Because Peterson Sheet Metal does as much work as possible in its shop, its employees have to travel less often than they would if the entire project was done at the job site. Employees seem to appreciate that, and they stick around. Many have 10-or-more years of experience.
“I like to think we’re a bottom-up company. The guy sweeping the floor is just as important as the guy in the top office. Everybody’s opinion counts. Everybody’s job matters.”
All of Peterson Sheet Metal’s foremen carry iPads, so when they are on the road, Quello encourages them to FaceTime their families to say goodnight. Family is always first, Quello says, and weekends are sacred.
“I like to think we’re a bottom-up company,” he says. “The guy sweeping the floor is just as important as the guy in the top office. Everybody’s opinion counts. Everybody’s job matters.”
Quello encourages employees to share their ideas. He tells them that if they have a “dumb idea,” to stop what they’re doing and come share it with him as soon as possible.
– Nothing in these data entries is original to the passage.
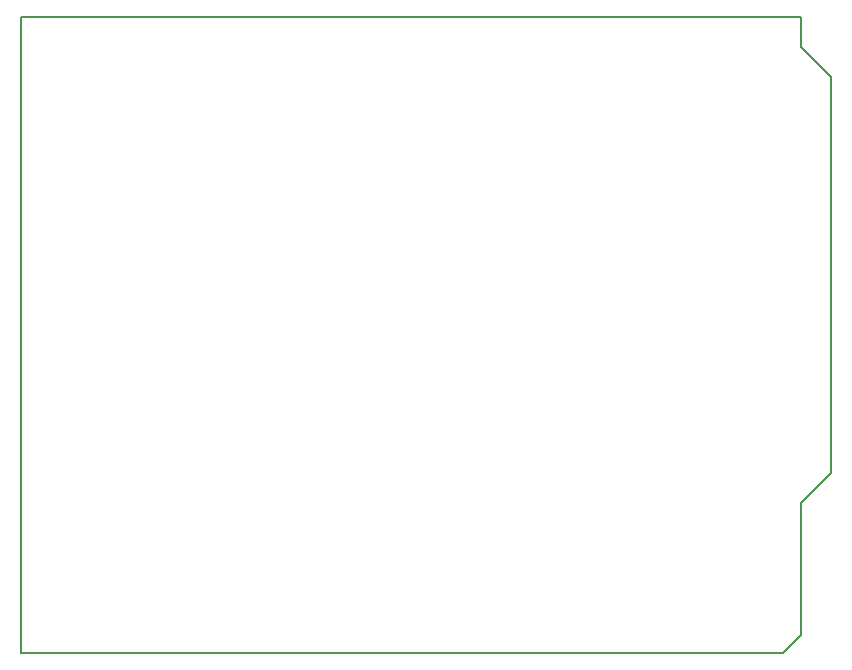
<source format=gm1>
G04 #@! TF.GenerationSoftware,KiCad,Pcbnew,5.0.2+dfsg1-1~bpo9+1*
G04 #@! TF.CreationDate,2020-03-31T02:51:35-04:00*
G04 #@! TF.ProjectId,pcb,7063622e-6b69-4636-9164-5f7063625858,rev?*
G04 #@! TF.SameCoordinates,Original*
G04 #@! TF.FileFunction,Profile,NP*
%FSLAX46Y46*%
G04 Gerber Fmt 4.6, Leading zero omitted, Abs format (unit mm)*
G04 Created by KiCad (PCBNEW 5.0.2+dfsg1-1~bpo9+1) date Tue 31 Mar 2020 02:51:35 AM EDT*
%MOMM*%
%LPD*%
G01*
G04 APERTURE LIST*
%ADD10C,0.152400*%
G04 APERTURE END LIST*
D10*
X165100000Y-141224000D02*
X101600000Y-141224000D01*
X166624000Y-139700000D02*
X165100000Y-141224000D01*
X166624000Y-128524000D02*
X166624000Y-139700000D01*
X169164000Y-125984000D02*
X166624000Y-128524000D01*
X169164000Y-92456000D02*
X169164000Y-125984000D01*
X166624000Y-89916000D02*
X169164000Y-92456000D01*
X166624000Y-87376000D02*
X166624000Y-89916000D01*
X100584000Y-87376000D02*
X166624000Y-87376000D01*
X100584000Y-87884000D02*
X100584000Y-87376000D01*
X100584000Y-141224000D02*
X100584000Y-87884000D01*
X101600000Y-141224000D02*
X100584000Y-141224000D01*
M02*

</source>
When one employee had a “dumb idea” to make a pushcart with two wheels instead of four because he thought it would be easier to push, the company tried it. Then they modified the design to add four more stabilizing wheels, and now they use the six-wheeled cart regularly.
“We need to try different things to keep moving forward,” Quello says. “What you don’t want to do is be so afraid to do the wrong things that you’re not doing the right things. You need to focus on the right things, and if you do the wrong things, oh well, we’re going to move forward.”
Over the years a few employees have left Peterson Sheet Metal for jobs at other companies, but they always come back.
When one such employee got headhunted, he went to Quello and explained the situation. Quello told him, “This is a great opportunity. I hate losing you as an employee, but I’m not going to hold you back as a friend. See what happens.”
Nine years later, that employee came back to Quello and asked if Peterson Sheet Metal would consider opening another branch closer to Minneapolis. Quello agreed, and now, as the company looks to expand, it will be up to that returned-employee to help build the same every-employee-matters philosophy at the new location.
“I try to breed a culture of winners,” Quello says. “Winners always want to go out and win, and if you treat people like losers, losers are always going to want to go out and lose. So you treat your people all like winners.”